I’ve heard similar stories of her attacking him with a pan, and once she allegedly involved a vacuum cleaner in the dance of her rage.

My name might mean ‘flame,’ but my grandmother was the person who showed me what real fire looks like in a human being. She was the most loving person I have met in my life, pouring the whole of her heart into every interaction we have ever had. But when you wronged her, she was equally passionate to show you how even the softest hearts can have sharp edges.

And the piece of advice she gave my father when he was young and struggling and coming to her for a perspective he could not find himself was, without change, to do whatever felt best in the deepest creases of his heart. She was a soulful woman filled with nuance and driven by an open heart. And she taught us all to do the same.
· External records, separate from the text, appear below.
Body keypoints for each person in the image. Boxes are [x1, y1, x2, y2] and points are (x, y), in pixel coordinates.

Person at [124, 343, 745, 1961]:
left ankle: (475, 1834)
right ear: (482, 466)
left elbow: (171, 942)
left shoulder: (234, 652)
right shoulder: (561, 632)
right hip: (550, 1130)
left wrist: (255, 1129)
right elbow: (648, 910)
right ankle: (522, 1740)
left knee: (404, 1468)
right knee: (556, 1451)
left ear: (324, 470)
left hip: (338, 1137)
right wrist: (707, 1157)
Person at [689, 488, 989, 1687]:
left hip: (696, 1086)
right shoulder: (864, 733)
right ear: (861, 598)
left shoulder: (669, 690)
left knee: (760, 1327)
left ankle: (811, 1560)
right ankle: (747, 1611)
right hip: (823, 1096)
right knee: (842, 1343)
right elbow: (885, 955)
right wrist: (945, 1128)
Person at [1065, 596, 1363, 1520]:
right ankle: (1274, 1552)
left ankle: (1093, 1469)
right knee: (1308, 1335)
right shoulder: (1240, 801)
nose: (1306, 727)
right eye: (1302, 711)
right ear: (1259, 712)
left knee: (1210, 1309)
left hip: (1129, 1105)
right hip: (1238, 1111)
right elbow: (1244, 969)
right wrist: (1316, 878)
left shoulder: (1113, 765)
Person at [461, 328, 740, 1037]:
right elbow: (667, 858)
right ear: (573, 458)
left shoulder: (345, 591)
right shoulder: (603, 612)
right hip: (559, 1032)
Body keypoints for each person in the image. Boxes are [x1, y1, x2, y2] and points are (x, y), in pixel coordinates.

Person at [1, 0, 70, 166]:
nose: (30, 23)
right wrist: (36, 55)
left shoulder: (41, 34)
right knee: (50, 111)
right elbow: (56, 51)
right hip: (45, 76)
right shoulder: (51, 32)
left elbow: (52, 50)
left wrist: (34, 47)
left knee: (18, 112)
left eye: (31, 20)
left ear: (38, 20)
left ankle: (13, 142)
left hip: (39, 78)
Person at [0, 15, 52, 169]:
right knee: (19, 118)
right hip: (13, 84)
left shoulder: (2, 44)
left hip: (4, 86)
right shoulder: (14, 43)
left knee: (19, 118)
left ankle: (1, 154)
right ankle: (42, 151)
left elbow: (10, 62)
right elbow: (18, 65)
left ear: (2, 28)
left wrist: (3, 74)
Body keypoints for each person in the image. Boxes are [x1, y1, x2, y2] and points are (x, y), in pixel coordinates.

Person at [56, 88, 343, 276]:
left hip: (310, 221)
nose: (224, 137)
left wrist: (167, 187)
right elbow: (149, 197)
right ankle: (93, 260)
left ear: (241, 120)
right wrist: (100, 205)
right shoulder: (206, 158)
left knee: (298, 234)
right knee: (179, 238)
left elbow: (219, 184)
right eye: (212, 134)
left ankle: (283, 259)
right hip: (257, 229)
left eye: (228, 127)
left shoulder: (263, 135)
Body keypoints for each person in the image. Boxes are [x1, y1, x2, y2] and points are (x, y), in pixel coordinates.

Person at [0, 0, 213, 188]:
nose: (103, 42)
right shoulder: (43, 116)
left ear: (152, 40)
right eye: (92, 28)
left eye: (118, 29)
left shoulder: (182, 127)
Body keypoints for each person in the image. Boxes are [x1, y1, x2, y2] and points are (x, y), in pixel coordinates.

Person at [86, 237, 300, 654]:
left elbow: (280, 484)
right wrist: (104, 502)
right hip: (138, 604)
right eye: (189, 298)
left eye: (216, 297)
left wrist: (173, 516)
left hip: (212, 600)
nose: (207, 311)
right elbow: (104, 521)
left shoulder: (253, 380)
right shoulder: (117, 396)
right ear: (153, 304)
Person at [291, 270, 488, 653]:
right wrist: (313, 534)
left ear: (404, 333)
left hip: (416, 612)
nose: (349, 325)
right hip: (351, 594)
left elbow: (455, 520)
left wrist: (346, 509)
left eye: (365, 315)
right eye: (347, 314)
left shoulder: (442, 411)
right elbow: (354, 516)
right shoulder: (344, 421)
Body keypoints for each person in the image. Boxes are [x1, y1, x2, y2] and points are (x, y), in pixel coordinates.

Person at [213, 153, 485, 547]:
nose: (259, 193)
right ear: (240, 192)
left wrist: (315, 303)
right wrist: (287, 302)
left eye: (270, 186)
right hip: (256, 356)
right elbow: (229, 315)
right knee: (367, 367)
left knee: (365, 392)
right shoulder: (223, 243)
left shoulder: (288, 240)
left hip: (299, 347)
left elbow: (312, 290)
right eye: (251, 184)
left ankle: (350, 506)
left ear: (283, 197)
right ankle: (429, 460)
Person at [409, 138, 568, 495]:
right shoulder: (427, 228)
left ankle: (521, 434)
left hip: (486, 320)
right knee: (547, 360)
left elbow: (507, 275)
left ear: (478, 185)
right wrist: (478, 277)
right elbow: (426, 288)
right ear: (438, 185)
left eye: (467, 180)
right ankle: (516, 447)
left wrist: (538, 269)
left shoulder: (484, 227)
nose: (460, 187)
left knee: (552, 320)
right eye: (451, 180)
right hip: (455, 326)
Now, I am quite emotionally driven anyway. But at times the analytical parts of my brain try and take over to make the final decision out of a place of proven data. Those choices often seem right for a little while, and then my softness takes over, my creative mind, the purest fire that is etched into my soul and it doesn’t seem like the thing for me anymore.

It might work in theory, it might seem straightforward and wise when put on paper. But if it doesn’t feel right in those places that matter most, if the feeling isn’t there for it, if your heart doesn’t want to pour itself dry into whatever endeavour you see as a possible next step, it’s not likely to ever be quite right.